Dan di dalam novel DCTN, tidak ada tokoh antagonis ini. Semua tokohnya adalah orang baik. Bukankah ada Datuk Maringgih dalam novel Siti Nurbaya sebagai tokoh antagonisnya? Ada Voldemort dalam novel Harry Potter sebagai penjahatnya. Atau kita bisa baca tokoh ibu tiri dalam cerita Cinderella sebagai tokoh antagonis. Bahkan dalam film, kita pasti menemukan kenyataan bahwa pemainnya ada yang berkarakter baik dan ada yang berperan jahat.
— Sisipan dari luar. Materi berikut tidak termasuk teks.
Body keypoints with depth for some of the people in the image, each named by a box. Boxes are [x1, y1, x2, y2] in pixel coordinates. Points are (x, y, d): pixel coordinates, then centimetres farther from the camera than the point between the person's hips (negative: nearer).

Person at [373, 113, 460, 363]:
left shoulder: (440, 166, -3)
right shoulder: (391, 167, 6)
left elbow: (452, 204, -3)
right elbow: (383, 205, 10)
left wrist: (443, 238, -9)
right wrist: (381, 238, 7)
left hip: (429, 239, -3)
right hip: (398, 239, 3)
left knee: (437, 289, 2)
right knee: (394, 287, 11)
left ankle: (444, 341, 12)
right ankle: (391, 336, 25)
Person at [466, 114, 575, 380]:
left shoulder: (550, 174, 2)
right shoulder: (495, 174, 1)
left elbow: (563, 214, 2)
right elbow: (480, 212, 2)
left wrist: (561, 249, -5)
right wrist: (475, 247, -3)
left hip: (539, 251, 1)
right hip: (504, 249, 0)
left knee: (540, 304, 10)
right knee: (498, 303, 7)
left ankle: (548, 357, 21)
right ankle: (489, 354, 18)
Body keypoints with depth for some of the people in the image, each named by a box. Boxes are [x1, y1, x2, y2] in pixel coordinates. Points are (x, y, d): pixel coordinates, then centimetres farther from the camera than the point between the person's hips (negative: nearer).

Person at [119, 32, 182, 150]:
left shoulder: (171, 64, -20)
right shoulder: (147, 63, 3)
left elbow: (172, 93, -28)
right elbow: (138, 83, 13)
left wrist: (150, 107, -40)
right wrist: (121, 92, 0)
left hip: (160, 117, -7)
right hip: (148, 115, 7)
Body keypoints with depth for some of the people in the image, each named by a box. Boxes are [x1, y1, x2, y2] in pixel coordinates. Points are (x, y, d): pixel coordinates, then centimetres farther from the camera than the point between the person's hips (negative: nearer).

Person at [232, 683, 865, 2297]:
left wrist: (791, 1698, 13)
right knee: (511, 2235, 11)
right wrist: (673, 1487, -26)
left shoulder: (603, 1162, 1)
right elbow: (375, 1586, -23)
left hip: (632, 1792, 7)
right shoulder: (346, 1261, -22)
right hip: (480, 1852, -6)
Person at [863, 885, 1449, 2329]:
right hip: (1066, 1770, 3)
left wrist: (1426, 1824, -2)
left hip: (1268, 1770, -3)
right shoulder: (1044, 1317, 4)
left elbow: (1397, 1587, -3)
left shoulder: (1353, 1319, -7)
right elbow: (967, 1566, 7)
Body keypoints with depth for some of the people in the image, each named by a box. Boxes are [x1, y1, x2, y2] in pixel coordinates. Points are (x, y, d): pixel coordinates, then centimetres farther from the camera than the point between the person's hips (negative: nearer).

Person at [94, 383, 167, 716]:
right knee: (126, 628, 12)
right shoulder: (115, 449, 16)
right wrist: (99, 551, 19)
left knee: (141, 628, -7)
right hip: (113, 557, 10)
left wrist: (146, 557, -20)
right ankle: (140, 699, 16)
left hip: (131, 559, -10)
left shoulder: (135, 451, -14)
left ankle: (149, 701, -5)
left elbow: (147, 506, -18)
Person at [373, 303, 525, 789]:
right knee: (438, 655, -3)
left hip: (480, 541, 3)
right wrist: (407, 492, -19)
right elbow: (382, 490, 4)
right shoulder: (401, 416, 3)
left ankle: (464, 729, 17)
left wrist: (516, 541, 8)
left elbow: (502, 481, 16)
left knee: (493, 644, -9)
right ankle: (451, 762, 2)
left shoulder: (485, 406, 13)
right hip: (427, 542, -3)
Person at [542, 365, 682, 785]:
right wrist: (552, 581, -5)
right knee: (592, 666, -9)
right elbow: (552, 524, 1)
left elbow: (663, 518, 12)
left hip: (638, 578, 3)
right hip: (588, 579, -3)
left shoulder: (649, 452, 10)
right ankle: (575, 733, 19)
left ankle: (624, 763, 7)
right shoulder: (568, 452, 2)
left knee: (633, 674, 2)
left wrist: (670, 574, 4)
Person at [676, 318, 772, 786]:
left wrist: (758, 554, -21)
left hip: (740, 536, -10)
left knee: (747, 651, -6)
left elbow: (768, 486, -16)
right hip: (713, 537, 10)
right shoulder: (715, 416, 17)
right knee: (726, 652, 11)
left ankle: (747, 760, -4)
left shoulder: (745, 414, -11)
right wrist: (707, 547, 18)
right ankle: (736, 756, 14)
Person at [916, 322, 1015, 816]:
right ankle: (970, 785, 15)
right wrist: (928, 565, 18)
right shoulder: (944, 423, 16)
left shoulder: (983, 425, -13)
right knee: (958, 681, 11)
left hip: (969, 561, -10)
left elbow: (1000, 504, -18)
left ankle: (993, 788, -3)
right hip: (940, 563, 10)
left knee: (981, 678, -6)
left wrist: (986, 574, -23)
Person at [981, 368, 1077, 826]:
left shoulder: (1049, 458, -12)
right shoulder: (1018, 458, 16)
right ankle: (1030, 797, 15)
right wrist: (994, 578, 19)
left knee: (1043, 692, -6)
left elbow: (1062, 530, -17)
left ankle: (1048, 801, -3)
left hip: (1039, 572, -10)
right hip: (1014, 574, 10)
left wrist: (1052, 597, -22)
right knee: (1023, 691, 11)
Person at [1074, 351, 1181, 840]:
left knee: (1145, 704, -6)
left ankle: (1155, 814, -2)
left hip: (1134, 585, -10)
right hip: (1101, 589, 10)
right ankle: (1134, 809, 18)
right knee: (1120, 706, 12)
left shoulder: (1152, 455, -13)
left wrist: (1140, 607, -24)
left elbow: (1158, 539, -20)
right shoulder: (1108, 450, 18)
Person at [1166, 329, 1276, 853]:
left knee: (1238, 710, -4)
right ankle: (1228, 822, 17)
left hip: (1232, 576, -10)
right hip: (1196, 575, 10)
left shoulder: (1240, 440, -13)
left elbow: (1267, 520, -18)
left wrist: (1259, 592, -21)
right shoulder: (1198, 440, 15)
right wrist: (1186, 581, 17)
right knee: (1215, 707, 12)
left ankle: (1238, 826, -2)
·       Namun dari semua kekurangan itu. Setelah membaca dari bab awal hingga akhir, aku sangat suka dengan ending cerita ini. Penulis mengakhiri cerita ini dengan sangat indah. Mungkin ending inilah yang membuatku bisa memaafkan segala kekurangan yang ada di awal-awal. Bagaimanapun juga aku harus jujur, ketidakpuasanku terbayar lunas saat membaca bab terakhir dan membaca bagaimana penulis dengan begitu indah mengkahiri kisah ini. Untuk ini aku patut acungkan jempol.

Mungkin itu sedikit ulasan dariku. Untuk novel-novel selanjutnya, semoga Ansar tidak mengabaikan apa-apa yang kuceritakan di atas. Tentang tata bahasa, tentang alur yang maju dan mundur (kalaupun datar harus diceritakan dengan unik), tentang porsi dialog yang harus dikurangi, dan tentang penambahan tokoh antagonis.

Udah, segitu aja. Maaf atas segala kelancangan. Bagaimanapun juga memberikan kritik itu sangat gampang. Menilai kekurangan orang lain atau karya orang lain itu sangat mudah. Ketika kita sendiri yang mempraktekkannya, belum tentu bisa.

     salam

     Uda Agus


NB.
Dek, udah puas, kan dengan ulasannya? Tapi aku hanya bisa memberikan kritik. Karyaku sendiri juga tidak sempurna, nanti bisa dibuktikan saat bukuku sudah dibaca. Ditunggu karya selanjutnya. Tetap menulis ya? Tetap semangat. Menulislah saat memang ingin menulis. Jangan menulis saat mood tidak baik. Jika ada kendala, kita sama-sama saling diskusi. Kita sama-sama belajar. Sama-sama mengisi. Suatu saat mungkin bisa berkolaborasi. Amin.